The company has also upped its photo business through mobile technology, allowing people to submit images from their phones for printing. The business has grown from less than 1 percent of print orders in 2010 to 40 percent in 2014.

An important component, says Mikos, is partnering with other providers for the benefit of customers. The company’s loyalty program, Balance Rewards, for example, is integrated with Google Wallet, Passbook and Samsung Wallet. API programs and social media help companies stretch beyond their traditional reach for greater relevance to their customer base.

The CPG partner's role

Connected Consumer Summit’s final keynote address introduced the role of CPG partners in the retail and technology loop. Laura Houghton, director of digital shopper marketing at The Coca-Cola Co., said that while many marketers are tempted to only focus on Millennials, Baby Boomers shouldn’t be overlooked. After all, Boomers are also “leaning in” to change, and consumers’ engagement with offline marketing isn’t going away any time soon.

But the size of the Millennial population, and the future increase in economic power of the Millennial population is why marketers need to get digital right.

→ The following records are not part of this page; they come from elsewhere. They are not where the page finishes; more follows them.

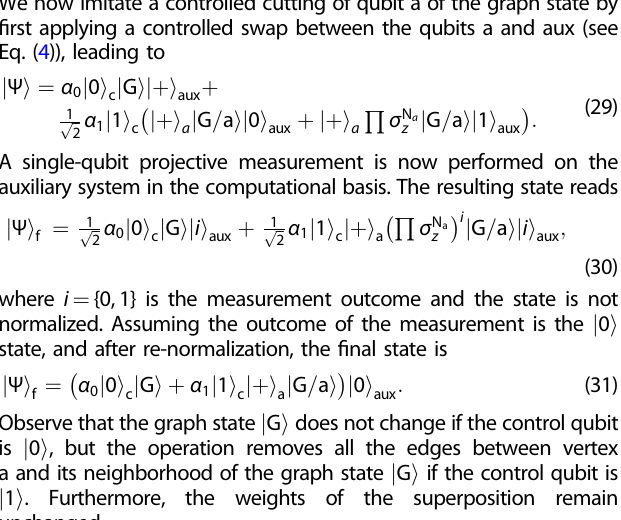
Algorithm 3 . Controlled cutting. Input: Graph state G.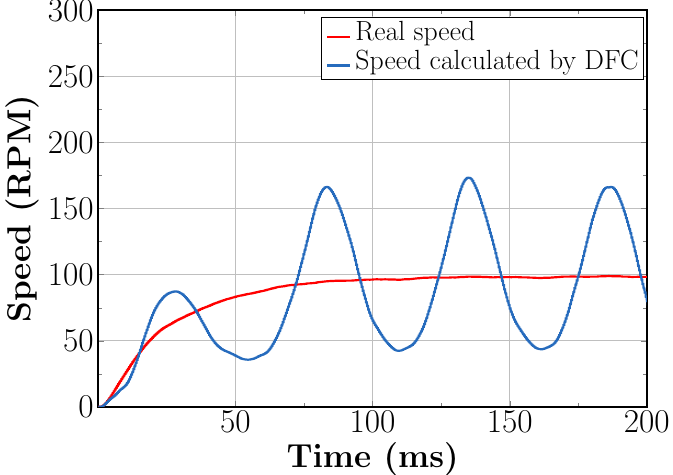
Figure 22. Sensorless speed control for 100 RPM, real speed of the machine and speed calculated by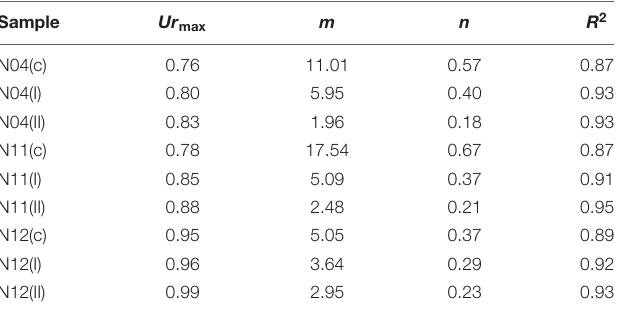
TABLE 4 | Ur max and decaying index of U r .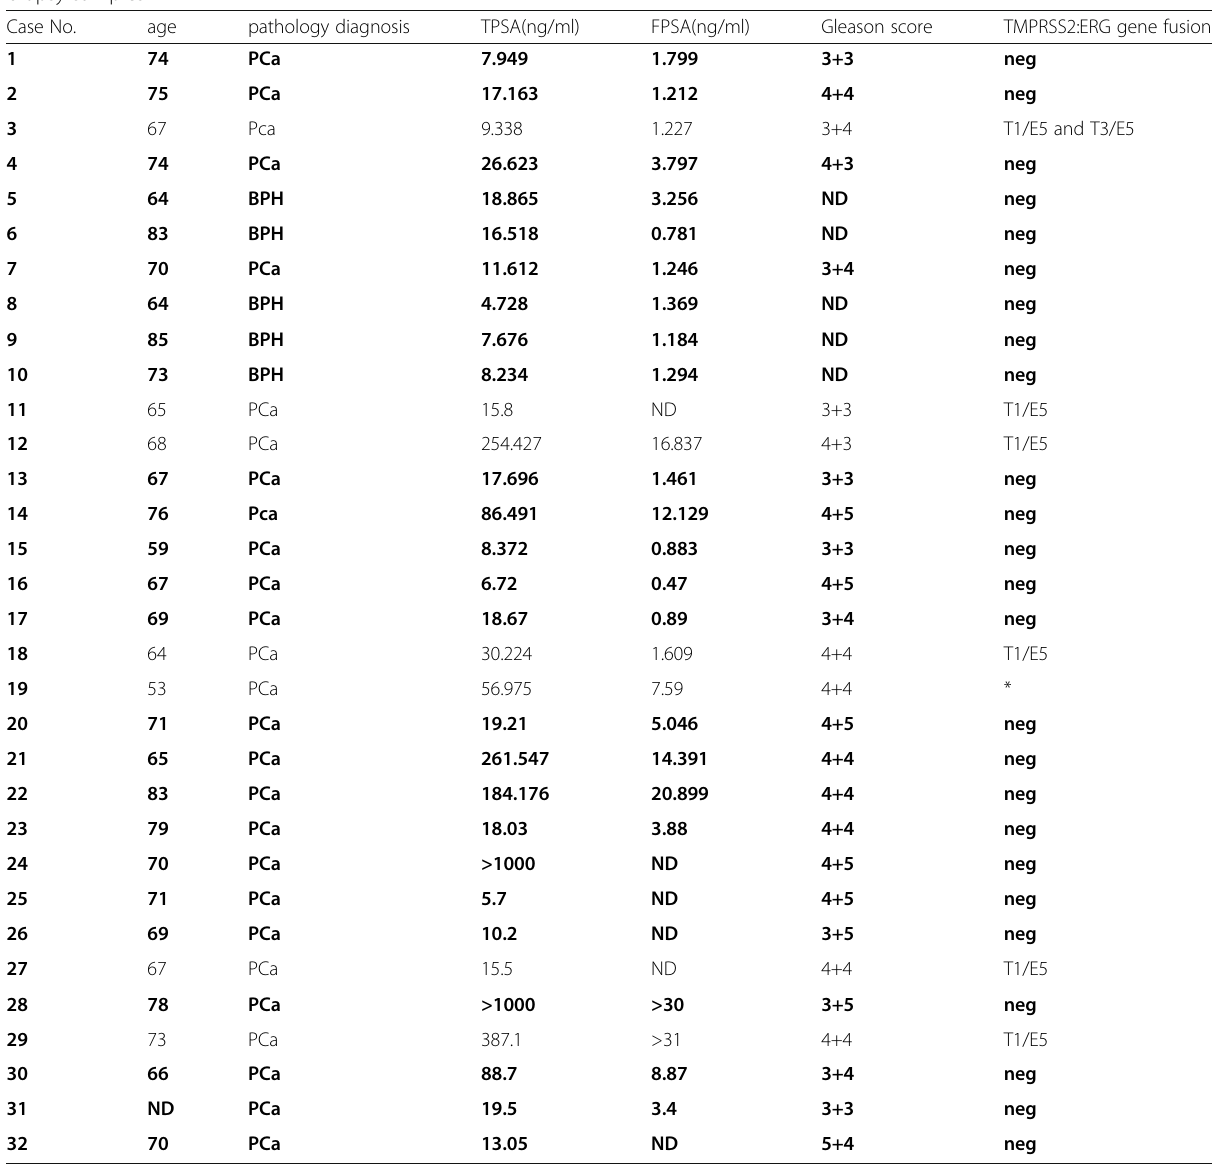
Table 1 Clinical data and TMPRSS2:ERG gene fusion status from the 27 cases of prostate cancer and 5 cases of BPH with needle biopsy samples Case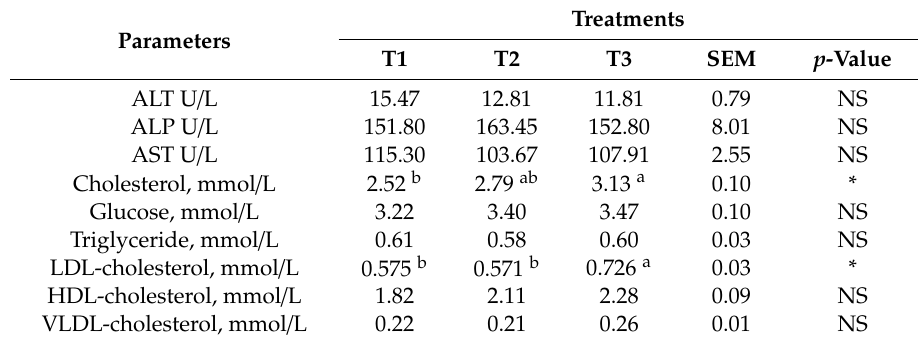
Table 7. E ff ect of PKC-urea treated rice straw supplemented with di ff erent levels of corn on the biochemical blood parameters in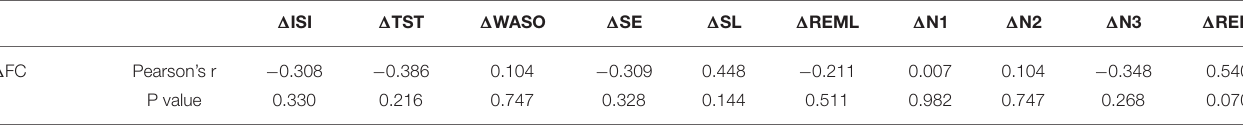
TABLE 3 | Correlation between LC FC changes and clinical parameters. 1 ISI 1 TST 1 WASO 1 SE 1 SL 1 REML 1 N1 1 N2 1 N3 1 REM 1 FC Pearson’s r − 0.308 − 0.386 0.104 − 0.309 0.448 − 0.211 0.330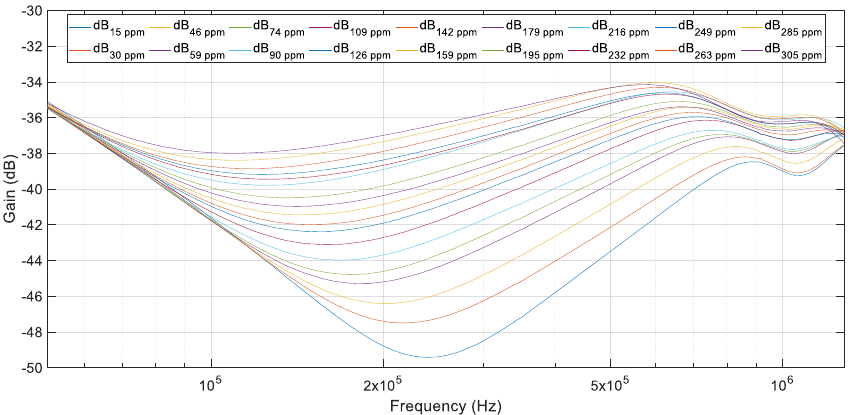
Figure 14. FRA test results from 15 ppm up to 305 ppm of salt in water. Zoom (100 kHz to 500 kHz).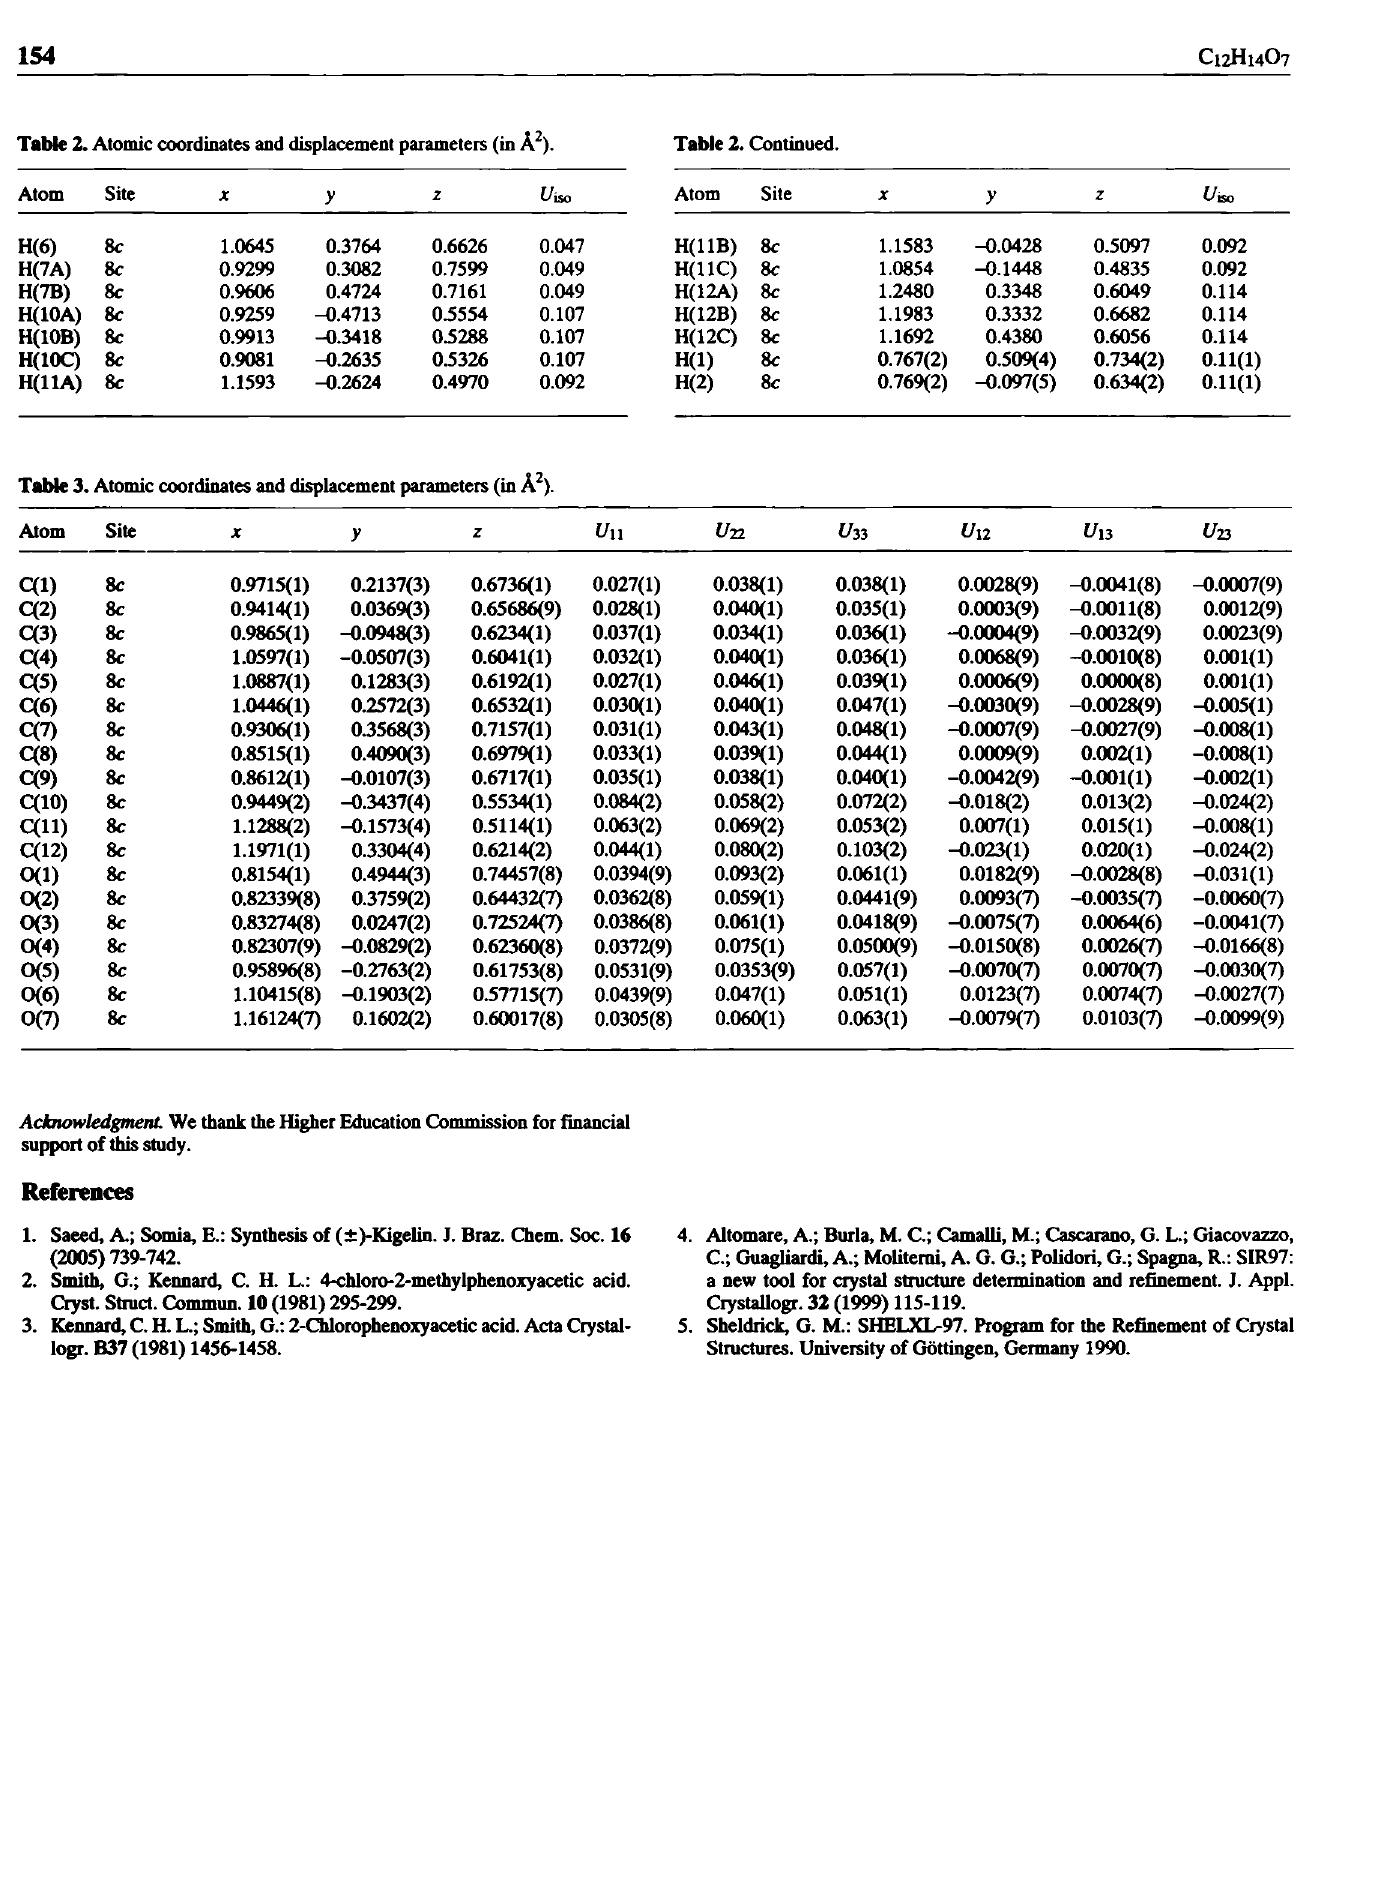
Tabic 2. Atomic coordinates and displacement parameters (in A 2 ).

If manufacturers once led the 44 percent of moms – not just Millennial moms – who made a purchase from their mobile device last week.

Coca-Cola’s currently go-to-market strategy is currently through co-creation and collaboration with other products, services and programs. “We have to make it easy to convert shoppers to buyers in store,” says Houghton. “Then after the store we create a sharing loop” giving shoppers a reason to share out a great experience.  She used the wildly successful Walmart Effortless Meals program as an example. “We’ve made a commitment to talk openly across pain points” and determine how businesses align to address respective pain points in a positive manner.

As an example of post-shop sharing, Houghton shared many of the success stories around the company’s #ShareaCoke/Diet Coke campaign. Social media is abuzz with happy stories of consumers enjoying Coca-Cola products emblazoned with their name.